*How to complete this task*
Return the records exactly, keeping every line as it is.

### Data records ###

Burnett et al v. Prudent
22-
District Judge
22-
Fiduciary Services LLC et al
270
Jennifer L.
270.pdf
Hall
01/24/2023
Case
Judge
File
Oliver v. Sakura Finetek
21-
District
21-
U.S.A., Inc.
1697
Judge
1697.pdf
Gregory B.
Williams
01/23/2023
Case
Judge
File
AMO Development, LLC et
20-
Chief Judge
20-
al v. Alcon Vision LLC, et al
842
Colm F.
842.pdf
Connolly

###

*Reply to the task*
Burnett et al v. Prudent
22-
District Judge
22-
Fiduciary Services LLC et al
270
Jennifer L.
270.pdf
Hall
01/24/2023
Case
Judge
File
Oliver v. Sakura Finetek
21-
District
21-
U.S.A., Inc.
1697
Judge
1697.pdf
Gregory B.
Williams
01/23/2023
Case
Judge
File
AMO Development, LLC et
20-
Chief Judge
20-
al v. Alcon Vision LLC, et al
842
Colm F.
842.pdf
Connolly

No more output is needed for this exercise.